- The Netcare hospital group says it is expecting an escalation in Covid-19 cases in the coming weeks.
- It has found an increase in demand for Covid-19 treatment in Gauteng and the Eastern Cape.
- The group has also prepared for eventualities such as unexpected staff shortfall.
One of South Africa's biggest private hospital groups, Netcare, says it preparing for a surge in Covid-19 cases in the coming weeks.
"The situation remains extremely fluid and we expect demand to escalate further in the coming weeks. We are therefore continuously assessing the demand for hospitalisation of Covid-19 patients, patients under investigation (PUIs) and other patients in order to manage resources effectively in a rapidly changing world," said Netcare hospital division managing director Jacques du Plessis.
Du Plessis confirmed that Netcare hospitals were experiencing a significant increase in demand for the treatment of Covid-19 patients, particularly in the Eastern Cape and Gauteng.
This week, the country experienced its highest daily rise in cases, with more than 8 000 new infections and almost 100 deaths reported by government in one day.

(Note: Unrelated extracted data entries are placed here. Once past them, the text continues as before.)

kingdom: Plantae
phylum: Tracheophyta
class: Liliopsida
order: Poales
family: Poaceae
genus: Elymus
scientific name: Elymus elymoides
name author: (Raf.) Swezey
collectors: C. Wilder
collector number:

"We currently have capacity in our hospitals for both Covid-19 and other patients in our critical care units and general wards. It should be noted that not all patients admitted with Covid-19 or as PUI's for Covid-19 require care in critical care units (ICUs or high care units), ventilation or oxygen," said Du Plessis.
He said they,, however understood the public's concern about hospital capacity following a surge in cases this week.
"We have contingency plans in place that ensure that, should a situation present where one of our hospitals does not have capacity at a given time, patients would be transported to and treated in another of our hospitals which do have capacity."
Du Plessis said in, certain instances, for example where a hospital experiences an unexpected staff shortfall, the facility may be temporarily placed "on divert" for emergencies.
This means emergency medical services providers are notified to divert patients to other hospitals in the area.
He said the practice has been in existence for many years. He, however, added that emergency medical care would be provided to any person who turned up at an emergency department with a life-threatening injury or condition.
"I would like to reiterate a message that we give to our staff almost daily, and that is that their resilience and commitment demonstrated since the outbreak of Covid-19 in SA, often in the face of great uncertainty, has been humbling."
On Thursday, News24 reported that the Netcare hospital group had set up "free-standing" mortuaries at some of its hospitals to ensure the safety of health and funeral parlour workers during the Covid-19 pandemic.
Coastal director for Netcare's hospital division Craig Murphy said it had been a precautionary measure to acquired free-standing mortuaries at a number of their hospitals, "in case funeral parlours find themselves in a position where they cannot promptly collect deceased patients from our hospitals".
Murphy was responding to questions about a specialised free-standing mortuary facility at Netcare's Umhlanga Hospital.